══ EXTRAIT DU DOCUMENT
Cette initiative a déjà trouvé sa place dans nos écoles maternelles avec le soutien des grands linguistes au premier rang desquels M. Claude Hagege. Elle a fait la preuve de son utilité, de son coût modéré au regard de son bénéfice, de son impact favorable sur l’apprentissage du Français et sur le développement de la curiosité et de l’acuité d’esprit de l’enfant.

L’agilité, la grande perméabilité du cerveau des jeunes enfants leur permet d’acquérir aisément, naturellement, des connaissances qui ultérieurement exigeront des efforts beaucoup plus grands. L’apprentissage se fait de telle manière que l’on peut parler d’une deuxième langue maternelle, selon le même processus qui se met en place chez des enfants ayant deux parents pratiquant chacun majoritairement une langue différente.

Ce processus peut être mis en place grâce à des échanges d’instituteurs entre des pays européens voisins, ce qui ne manquera pas de constituer un pas supplémentaire dans le renforcement de la construction européenne. L’expérience qui s’était mise en place entre 1967 et 1973 avait été faite entre l’Allemagne et la France et entre l’Angleterre et la France.

Il faut ensuite bien sûr soutenir les acquisitions par un enseignement régulier à l’école primaire, puis au delà en renforçant et en modernisant l’enseignement secondaire.

L’enfant qui apprend précocément une deuxième langue est favorisé dans l’acquisition de sa propre langue, la perception inconsciente de ses mécanismes et de son maniement. Nombreux d’ailleurs sont les très grands écrivains précocement ou maternellement bi- ou tri-lingues.

Cet enseignement précoce viendra une fois encore confirmer l’importance et la spécificité de l’école maternelle qu’il convient de soutenir et de valoriser alors que de nombreux jeunes enfants souffrent dès le départ d’une grande inéquité sociale. C’est aussi un des objectifs de l’école maternelle que de leur apporter de meilleures chances d’égalité.

Mme Michèle Delaunay demande à Monsieur le Ministre de l’Education de prendre toute disposition nécessaire pour que dès la prochaine rentrée cet apprentissage précoce puisse être mis en place dans les écoles maternelles.
════
══ EXTRAIT DES DONNÉES
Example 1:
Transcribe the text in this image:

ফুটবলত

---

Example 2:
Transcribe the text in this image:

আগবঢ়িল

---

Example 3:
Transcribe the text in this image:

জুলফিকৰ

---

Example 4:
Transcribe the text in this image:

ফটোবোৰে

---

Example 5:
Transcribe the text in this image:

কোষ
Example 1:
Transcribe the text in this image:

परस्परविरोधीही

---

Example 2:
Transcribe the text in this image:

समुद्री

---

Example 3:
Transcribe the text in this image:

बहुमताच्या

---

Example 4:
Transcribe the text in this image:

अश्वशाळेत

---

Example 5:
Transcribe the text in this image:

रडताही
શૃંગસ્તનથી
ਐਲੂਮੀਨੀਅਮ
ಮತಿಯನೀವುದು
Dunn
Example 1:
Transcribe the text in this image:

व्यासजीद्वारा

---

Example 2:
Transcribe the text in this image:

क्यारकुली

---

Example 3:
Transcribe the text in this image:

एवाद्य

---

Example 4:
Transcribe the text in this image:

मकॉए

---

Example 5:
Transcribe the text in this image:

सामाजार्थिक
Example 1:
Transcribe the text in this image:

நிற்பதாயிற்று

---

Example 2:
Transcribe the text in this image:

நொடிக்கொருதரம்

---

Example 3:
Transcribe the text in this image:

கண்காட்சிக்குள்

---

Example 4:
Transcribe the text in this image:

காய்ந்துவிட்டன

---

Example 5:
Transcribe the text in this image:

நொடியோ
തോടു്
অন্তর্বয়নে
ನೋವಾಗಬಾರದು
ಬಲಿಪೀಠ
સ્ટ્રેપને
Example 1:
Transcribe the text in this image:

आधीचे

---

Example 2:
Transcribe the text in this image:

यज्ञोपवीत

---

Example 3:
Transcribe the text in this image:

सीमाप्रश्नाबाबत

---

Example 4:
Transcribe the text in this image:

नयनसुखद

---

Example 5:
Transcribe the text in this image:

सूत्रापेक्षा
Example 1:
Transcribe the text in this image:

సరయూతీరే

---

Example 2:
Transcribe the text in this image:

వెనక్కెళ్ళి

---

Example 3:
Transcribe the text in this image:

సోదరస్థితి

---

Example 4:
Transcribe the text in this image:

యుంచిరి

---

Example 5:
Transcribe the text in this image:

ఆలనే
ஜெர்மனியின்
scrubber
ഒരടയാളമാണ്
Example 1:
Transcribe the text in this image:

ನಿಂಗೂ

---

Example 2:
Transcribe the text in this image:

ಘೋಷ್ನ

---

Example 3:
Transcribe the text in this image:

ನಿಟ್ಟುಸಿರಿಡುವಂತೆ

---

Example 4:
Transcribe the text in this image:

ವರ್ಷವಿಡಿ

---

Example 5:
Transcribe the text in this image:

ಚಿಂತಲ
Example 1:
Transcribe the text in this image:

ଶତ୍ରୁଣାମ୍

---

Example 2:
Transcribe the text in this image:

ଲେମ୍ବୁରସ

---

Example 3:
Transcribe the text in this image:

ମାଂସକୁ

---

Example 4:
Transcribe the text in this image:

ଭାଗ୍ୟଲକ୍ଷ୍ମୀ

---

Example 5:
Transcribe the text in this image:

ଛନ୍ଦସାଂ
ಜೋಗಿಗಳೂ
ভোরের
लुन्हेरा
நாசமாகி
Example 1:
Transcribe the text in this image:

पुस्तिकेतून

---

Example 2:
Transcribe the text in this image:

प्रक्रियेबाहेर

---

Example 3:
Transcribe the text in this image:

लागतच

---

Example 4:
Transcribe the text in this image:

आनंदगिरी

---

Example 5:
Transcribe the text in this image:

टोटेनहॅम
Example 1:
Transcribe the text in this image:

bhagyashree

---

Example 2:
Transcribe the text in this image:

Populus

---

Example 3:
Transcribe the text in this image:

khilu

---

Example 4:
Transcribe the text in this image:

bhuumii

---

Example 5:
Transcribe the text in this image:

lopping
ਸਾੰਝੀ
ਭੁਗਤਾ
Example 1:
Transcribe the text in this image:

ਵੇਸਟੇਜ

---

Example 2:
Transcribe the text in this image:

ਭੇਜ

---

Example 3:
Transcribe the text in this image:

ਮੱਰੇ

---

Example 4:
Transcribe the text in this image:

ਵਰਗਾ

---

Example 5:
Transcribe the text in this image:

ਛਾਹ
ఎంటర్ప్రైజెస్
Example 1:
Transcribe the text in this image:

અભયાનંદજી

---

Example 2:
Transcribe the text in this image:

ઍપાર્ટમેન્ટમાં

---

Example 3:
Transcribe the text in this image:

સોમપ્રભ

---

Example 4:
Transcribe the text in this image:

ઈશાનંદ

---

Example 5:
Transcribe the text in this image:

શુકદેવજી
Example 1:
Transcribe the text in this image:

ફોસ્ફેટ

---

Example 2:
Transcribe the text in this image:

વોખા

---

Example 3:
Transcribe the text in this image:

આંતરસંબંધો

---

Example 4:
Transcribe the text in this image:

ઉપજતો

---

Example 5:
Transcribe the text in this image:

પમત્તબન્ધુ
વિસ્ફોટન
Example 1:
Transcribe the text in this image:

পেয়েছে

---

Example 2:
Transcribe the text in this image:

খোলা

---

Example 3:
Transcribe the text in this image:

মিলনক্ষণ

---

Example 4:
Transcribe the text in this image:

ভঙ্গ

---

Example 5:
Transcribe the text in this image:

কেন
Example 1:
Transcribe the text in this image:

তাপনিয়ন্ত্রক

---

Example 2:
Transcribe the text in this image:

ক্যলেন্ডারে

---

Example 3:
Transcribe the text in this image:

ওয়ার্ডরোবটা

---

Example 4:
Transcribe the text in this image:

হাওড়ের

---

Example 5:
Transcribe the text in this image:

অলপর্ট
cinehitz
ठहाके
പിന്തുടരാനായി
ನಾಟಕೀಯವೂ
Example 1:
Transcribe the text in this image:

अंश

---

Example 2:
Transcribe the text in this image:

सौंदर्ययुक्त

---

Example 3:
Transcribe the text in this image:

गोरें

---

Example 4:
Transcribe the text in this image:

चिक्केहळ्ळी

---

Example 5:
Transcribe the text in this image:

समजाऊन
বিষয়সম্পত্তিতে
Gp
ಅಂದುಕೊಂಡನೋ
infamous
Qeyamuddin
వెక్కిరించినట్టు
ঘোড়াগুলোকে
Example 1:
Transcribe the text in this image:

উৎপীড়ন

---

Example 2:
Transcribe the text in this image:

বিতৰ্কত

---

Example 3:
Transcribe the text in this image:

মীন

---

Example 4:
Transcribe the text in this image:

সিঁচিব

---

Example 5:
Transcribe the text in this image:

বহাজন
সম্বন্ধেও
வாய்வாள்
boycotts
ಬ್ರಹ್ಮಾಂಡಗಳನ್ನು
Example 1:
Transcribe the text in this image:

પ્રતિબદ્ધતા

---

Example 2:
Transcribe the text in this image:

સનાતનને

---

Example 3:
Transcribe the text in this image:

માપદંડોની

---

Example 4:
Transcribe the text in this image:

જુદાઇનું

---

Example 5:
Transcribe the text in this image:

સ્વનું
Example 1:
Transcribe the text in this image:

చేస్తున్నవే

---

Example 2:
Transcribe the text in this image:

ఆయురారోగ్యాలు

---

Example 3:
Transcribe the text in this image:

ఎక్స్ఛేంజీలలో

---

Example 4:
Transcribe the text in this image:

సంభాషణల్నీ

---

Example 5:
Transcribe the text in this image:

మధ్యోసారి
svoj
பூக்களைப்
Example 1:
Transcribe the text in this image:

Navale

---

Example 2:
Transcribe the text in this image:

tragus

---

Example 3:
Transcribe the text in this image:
════
## CONSIGNE
Dans le texte sur l'apprentissage précoce des langues, reprenez sous forme de liste le paragraphe qui commence par « Ce processus peut être mis en place », en gardant ses faits principaux.

## RÉPONSE
- On peut mettre en place ce processus grâce à des échanges d'instituteurs entre pays européens voisins.
- Ces échanges renforceraient encore la construction européenne.
- Une expérience a eu lieu entre 1967 et 1973, entre l'Allemagne et la France et entre l'Angleterre et la France.